Quoth Mr. Sanders to Reuters:
“Despite the record supply of oil and reduced demand, prices are going up, not down,” he said.
Sanders blamed the spike in energy prices on market speculators.
“The last thing people need now is to be ripped off at the gas pump because speculators on Wall Street — some of the same people who received the largest taxpayer bailout in U.S. history — are allowed to jack up oil prices through price manipulation and outright fraud,” he said.
Sanders’ legislation directs the Commodity Futures Trading Commission, which oversees futures markets like the New York Mercantile Exchange, “to stop sudden or unreasonable fluctuations or unwarranted changes in prices.”
The bill would also limit the number of oil and gasoline futures contracts that a bank holding company engaged in energy trading could control.

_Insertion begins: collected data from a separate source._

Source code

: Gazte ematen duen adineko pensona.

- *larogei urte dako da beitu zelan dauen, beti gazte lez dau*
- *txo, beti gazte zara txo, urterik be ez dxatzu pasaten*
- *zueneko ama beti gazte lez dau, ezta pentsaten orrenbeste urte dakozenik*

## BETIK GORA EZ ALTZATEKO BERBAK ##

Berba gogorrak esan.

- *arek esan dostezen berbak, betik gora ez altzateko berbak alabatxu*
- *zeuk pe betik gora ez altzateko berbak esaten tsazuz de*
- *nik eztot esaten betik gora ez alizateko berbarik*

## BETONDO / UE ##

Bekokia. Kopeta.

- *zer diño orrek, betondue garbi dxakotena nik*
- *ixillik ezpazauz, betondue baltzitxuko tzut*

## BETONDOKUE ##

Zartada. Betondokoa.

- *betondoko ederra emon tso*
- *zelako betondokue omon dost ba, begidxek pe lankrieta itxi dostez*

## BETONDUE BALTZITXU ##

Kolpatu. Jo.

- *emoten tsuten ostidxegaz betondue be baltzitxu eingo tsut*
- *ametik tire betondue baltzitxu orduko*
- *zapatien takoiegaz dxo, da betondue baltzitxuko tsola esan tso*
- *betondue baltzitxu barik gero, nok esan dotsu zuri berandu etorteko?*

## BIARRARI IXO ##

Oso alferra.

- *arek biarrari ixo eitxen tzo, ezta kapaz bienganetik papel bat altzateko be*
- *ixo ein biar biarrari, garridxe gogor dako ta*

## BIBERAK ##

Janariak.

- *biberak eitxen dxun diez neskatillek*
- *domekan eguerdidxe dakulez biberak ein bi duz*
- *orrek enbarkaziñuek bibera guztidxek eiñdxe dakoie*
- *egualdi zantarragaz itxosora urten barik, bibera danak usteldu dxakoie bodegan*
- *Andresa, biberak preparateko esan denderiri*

Hedge funds that trade in the energy market would also be subject to strict contract speculation limits and would have to register with the CFTC.
Sanders introduced his bill after he wrote to new CFTC chairman Gary Gensler two weeks ago, asking that the agency crack down on speculators.
CFTC Commissioner Bart Chilton is backing Sanders’ call to action. “I wholeheartedly agree with you that the time to act on these issues is now, and the CFTC should aggressively utilise all available authorities…to address these pressing issues,” Chilton wrote to Sanders.